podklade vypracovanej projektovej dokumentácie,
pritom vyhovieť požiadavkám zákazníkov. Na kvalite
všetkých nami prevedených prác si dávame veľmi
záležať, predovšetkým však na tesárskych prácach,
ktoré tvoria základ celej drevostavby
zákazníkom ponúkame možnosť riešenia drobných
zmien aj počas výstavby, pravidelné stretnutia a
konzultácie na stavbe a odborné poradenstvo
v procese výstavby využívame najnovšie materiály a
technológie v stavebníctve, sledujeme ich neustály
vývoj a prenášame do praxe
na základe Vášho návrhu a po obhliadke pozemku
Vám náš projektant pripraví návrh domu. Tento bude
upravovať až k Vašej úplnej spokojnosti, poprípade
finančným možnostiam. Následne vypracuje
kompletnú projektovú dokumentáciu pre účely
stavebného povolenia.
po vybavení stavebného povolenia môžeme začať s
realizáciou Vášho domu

▬▬▬

INSTRUCTIONS TO FOLLOW: Print the records again, exactly as they stand above.

COMPLETED EXERCISE:
podklade vypracovanej projektovej dokumentácie,
pritom vyhovieť požiadavkám zákazníkov. Na kvalite
všetkých nami prevedených prác si dávame veľmi
záležať, predovšetkým však na tesárskych prácach,
ktoré tvoria základ celej drevostavby
zákazníkom ponúkame možnosť riešenia drobných
zmien aj počas výstavby, pravidelné stretnutia a
konzultácie na stavbe a odborné poradenstvo
v procese výstavby využívame najnovšie materiály a
technológie v stavebníctve, sledujeme ich neustály
vývoj a prenášame do praxe
na základe Vášho návrhu a po obhliadke pozemku
Vám náš projektant pripraví návrh domu. Tento bude
upravovať až k Vašej úplnej spokojnosti, poprípade
finančným možnostiam. Následne vypracuje
kompletnú projektovú dokumentáciu pre účely
stavebného povolenia.
po vybavení stavebného povolenia môžeme začať s
realizáciou Vášho domu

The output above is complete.